● **Work request**: Using "افغانستان" as the search string, find the matching lines below and copy them.

Extracted page text data
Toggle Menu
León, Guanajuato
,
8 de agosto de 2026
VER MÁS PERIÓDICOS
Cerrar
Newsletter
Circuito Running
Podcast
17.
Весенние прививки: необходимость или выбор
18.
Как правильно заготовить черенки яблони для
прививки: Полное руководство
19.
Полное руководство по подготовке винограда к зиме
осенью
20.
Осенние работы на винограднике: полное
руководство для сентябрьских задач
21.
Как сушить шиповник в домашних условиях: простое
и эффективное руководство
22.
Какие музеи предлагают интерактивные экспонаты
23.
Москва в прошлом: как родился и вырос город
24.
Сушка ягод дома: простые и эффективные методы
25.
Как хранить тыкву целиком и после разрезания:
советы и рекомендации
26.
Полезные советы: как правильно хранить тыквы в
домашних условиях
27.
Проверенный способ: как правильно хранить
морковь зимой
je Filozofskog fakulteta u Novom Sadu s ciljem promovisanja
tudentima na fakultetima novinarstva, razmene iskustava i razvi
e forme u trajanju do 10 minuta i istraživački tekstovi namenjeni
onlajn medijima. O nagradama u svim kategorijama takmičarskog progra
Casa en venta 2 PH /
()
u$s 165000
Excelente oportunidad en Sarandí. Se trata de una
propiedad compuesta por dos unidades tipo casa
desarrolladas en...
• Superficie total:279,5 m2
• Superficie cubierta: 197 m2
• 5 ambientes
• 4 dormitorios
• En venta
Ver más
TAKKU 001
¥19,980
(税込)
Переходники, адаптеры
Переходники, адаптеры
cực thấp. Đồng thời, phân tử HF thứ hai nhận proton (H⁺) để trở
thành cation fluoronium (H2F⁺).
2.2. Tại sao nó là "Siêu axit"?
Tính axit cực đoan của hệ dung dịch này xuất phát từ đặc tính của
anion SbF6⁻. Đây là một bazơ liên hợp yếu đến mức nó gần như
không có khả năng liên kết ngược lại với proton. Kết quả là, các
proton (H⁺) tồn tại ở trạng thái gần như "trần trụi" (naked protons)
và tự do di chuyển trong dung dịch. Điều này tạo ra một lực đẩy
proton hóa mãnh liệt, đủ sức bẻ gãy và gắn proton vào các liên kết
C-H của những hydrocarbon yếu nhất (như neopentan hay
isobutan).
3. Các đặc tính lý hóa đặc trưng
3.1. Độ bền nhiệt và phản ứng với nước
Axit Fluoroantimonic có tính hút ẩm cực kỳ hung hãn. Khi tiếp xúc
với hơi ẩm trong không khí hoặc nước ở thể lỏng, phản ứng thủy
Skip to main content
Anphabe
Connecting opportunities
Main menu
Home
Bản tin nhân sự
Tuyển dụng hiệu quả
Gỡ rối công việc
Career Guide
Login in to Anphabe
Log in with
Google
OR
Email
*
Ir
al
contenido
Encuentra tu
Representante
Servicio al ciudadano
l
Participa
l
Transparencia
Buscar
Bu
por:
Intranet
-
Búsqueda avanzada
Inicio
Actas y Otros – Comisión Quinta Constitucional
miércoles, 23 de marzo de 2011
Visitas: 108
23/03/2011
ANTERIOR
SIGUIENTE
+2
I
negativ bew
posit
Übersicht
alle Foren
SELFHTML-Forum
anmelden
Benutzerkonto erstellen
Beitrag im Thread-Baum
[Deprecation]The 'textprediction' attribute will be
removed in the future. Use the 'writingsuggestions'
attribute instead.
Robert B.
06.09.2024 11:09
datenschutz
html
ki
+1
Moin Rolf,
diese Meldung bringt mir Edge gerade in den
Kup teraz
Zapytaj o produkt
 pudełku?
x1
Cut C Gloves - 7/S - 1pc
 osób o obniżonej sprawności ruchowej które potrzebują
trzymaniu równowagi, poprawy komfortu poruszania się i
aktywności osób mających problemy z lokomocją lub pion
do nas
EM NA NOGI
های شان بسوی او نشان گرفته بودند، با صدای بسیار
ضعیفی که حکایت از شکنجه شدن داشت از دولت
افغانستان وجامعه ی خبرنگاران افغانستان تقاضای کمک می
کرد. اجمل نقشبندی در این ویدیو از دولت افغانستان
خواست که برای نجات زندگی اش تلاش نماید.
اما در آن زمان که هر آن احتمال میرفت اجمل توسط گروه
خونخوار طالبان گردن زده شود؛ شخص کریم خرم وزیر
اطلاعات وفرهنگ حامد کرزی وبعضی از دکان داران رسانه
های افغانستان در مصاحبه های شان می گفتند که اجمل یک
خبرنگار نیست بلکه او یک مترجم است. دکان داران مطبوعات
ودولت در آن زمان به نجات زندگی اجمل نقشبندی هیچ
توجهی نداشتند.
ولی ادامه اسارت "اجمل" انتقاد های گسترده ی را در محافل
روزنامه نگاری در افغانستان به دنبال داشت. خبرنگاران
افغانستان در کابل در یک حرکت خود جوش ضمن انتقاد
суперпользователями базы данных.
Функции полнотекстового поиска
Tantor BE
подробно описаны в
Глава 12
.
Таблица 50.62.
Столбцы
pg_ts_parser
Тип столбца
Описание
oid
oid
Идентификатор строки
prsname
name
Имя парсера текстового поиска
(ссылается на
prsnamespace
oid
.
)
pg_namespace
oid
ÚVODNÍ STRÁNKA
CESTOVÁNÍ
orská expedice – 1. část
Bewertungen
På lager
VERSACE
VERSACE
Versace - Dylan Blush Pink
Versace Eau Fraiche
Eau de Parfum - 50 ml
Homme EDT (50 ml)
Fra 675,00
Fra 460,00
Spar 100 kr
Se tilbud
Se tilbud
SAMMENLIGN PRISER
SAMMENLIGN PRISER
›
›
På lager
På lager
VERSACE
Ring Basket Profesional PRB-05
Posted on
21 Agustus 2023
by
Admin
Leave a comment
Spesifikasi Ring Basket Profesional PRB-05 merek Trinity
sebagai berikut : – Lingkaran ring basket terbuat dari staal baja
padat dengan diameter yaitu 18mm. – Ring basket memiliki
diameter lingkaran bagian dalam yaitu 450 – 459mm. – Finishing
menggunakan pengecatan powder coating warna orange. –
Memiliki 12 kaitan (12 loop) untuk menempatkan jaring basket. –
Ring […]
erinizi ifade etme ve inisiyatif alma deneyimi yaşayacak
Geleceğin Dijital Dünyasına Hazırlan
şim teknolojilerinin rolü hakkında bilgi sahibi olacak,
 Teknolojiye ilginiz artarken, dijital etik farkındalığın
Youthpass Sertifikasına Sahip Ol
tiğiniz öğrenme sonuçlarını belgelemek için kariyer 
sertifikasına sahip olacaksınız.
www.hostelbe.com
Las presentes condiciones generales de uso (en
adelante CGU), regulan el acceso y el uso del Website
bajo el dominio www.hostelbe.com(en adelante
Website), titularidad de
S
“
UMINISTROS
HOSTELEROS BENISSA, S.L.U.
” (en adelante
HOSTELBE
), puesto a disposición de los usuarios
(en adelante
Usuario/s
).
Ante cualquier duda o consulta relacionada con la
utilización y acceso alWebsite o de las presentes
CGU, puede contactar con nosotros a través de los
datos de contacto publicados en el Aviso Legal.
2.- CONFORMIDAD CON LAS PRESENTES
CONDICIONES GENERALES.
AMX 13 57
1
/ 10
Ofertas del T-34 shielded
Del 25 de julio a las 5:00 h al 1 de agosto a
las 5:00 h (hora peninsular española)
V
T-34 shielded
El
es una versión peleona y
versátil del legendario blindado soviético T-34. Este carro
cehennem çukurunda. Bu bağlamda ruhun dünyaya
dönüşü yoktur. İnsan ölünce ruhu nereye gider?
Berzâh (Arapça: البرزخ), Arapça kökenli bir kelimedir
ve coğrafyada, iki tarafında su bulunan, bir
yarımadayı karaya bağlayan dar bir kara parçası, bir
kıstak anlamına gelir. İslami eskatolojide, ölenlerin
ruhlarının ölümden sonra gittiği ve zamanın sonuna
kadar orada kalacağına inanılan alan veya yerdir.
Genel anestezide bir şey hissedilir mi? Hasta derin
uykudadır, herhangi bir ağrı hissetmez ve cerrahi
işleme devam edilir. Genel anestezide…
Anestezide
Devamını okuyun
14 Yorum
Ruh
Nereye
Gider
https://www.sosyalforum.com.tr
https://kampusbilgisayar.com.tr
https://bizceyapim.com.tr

● **Completed task**:
افغانستان وجامعه ی خبرنگاران افغانستان تقاضای کمک می
کرد. اجمل نقشبندی در این ویدیو از دولت افغانستان
های افغانستان در مصاحبه های شان می گفتند که اجمل یک
روزنامه نگاری در افغانستان به دنبال داشت. خبرنگاران
افغانستان در کابل در یک حرکت خود جوش ضمن انتقاد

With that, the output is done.